Opinion,Taxes and Budget
RALEIGH – The next time you hear a North Carolina politician talk about the “need” to use tax dollars or public debt to build a new ballpark, convention center, rail line, or similar luxury, ask them this simple question: how much more do you think we can afford?
If North Carolinians weren’t already saddled with massive financial liabilities, it might be reasonable to discuss how much more we should go into debt, and for what. But the fact of the matter is that we are saddled with massive liabilities. Set aside the huge and escalating federal debt. State and local obligations are large and growing, as well.
When policymakers talk about North Carolina fiscal policy, they tend to focus primarily on the income statement (annual state and local budgets) rather than on the balance sheet (total assets accumulated minus total liabilities incurred). They ought to be paying close attention to both.

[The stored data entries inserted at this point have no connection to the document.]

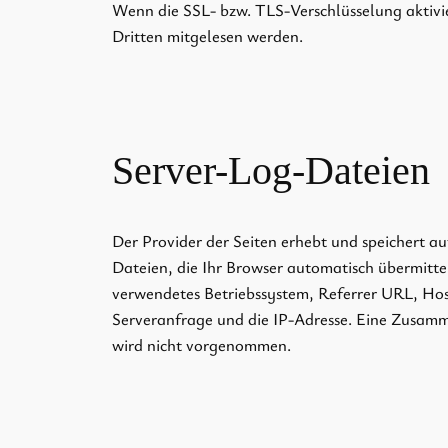
Wenn die SSL- bzw. TLS-Verschlüsselung aktivier
Dritten mitgelesen werden.
Server-Log-Dateien
Der Provider der Seiten erhebt und speichert a
Dateien, die Ihr Browser automatisch übermitte
verwendetes Betriebssystem, Referrer URL, Hos
Serveranfrage und die IP-Adresse. Eine Zusam
wird nicht vorgenommen.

North Carolina used to be known for its cautious approach to government debt, but in recent years the situation has changed. In 2012 the cost of servicing state debt will be nearly $900 million – an amount larger than the annual budgets of many of the state’s best-known agencies and departments. Add in the rising obligations of many cities and counties, and you find that North Carolina’s total government debt exceeded $53 billion in 2009, the last year for which I can find a comprehensive accounting.
Furthermore, an increasing share of it was never approved by voter referendum. Policymakers have evaded the state constitution’s referendum requirement by issuing certificates-of-participation and other “special obligations” that do not technically pledge government’s full faith and credit, but in practice offer an implicit promise to tap general revenues. Special-obligation debt now far exceeds general-obligation debt on North Carolina’s balance sheet.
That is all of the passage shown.